Work instructions
Take the entries below and print only the lines from the one with "- [ ] All required" through the one with "7. **API Availability**: Check", exactly as they stand, both ends included.

Pictures paired with source code
********

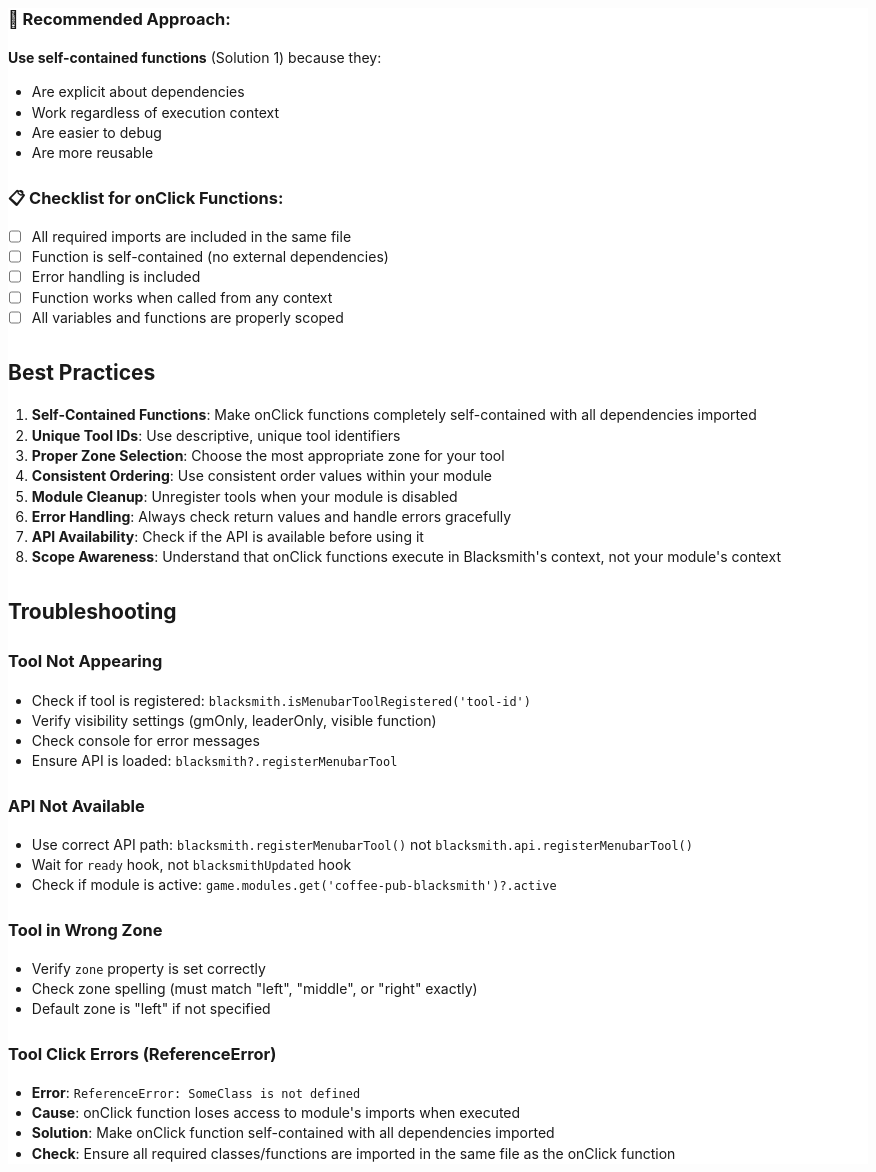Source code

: ### **🎯 Recommended Approach:**

**Use self-contained functions** (Solution 1) because they:
- Are explicit about dependencies
- Work regardless of execution context
- Are easier to debug
- Are more reusable

### **📋 Checklist for onClick Functions:**

- [ ] All required imports are included in the same file
- [ ] Function is self-contained (no external dependencies)
- [ ] Error handling is included
- [ ] Function works when called from any context
- [ ] All variables and functions are properly scoped

## Best Practices

1. **Self-Contained Functions**: Make onClick functions completely self-contained with all dependencies imported
2. **Unique Tool IDs**: Use descriptive, unique tool identifiers
3. **Proper Zone Selection**: Choose the most appropriate zone for your tool
4. **Consistent Ordering**: Use consistent order values within your module
5. **Module Cleanup**: Unregister tools when your module is disabled
6. **Error Handling**: Always check return values and handle errors gracefully
7. **API Availability**: Check if the API is available before using it
8. **Scope Awareness**: Understand that onClick functions execute in Blacksmith's context, not your module's context

## Troubleshooting

### Tool Not Appearing
- Check if tool is registered: `blacksmith.isMenubarToolRegistered('tool-id')`
- Verify visibility settings (gmOnly, leaderOnly, visible function)
- Check console for error messages
- Ensure API is loaded: `blacksmith?.registerMenubarTool`

### API Not Available
- Use correct API path: `blacksmith.registerMenubarTool()` not `blacksmith.api.registerMenubarTool()`
- Wait for `ready` hook, not `blacksmithUpdated` hook
- Check if module is active: `game.modules.get('coffee-pub-blacksmith')?.active`

### Tool in Wrong Zone
- Verify `zone` property is set correctly
- Check zone spelling (must match "left", "middle", or "right" exactly)
- Default zone is "left" if not specified

### Tool Click Errors (ReferenceError)
- **Error**: `ReferenceError: SomeClass is not defined`
- **Cause**: onClick function loses access to module's imports when executed
- **Solution**: Make onClick function self-contained with all dependencies imported
- **Check**: Ensure all required classes/functions are imported in the same file as the onClick function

********

Result of the exercise
- [ ] All required imports are included in the same file
- [ ] Function is self-contained (no external dependencies)
- [ ] Error handling is included
- [ ] Function works when called from any context
- [ ] All variables and functions are properly scoped

## Best Practices

1. **Self-Contained Functions**: Make onClick functions completely self-contained with all dependencies imported
2. **Unique Tool IDs**: Use descriptive, unique tool identifiers
3. **Proper Zone Selection**: Choose the most appropriate zone for your tool
4. **Consistent Ordering**: Use consistent order values within your module
5. **Module Cleanup**: Unregister tools when your module is disabled
6. **Error Handling**: Always check return values and handle errors gracefully
7. **API Availability**: Check if the API is available before using it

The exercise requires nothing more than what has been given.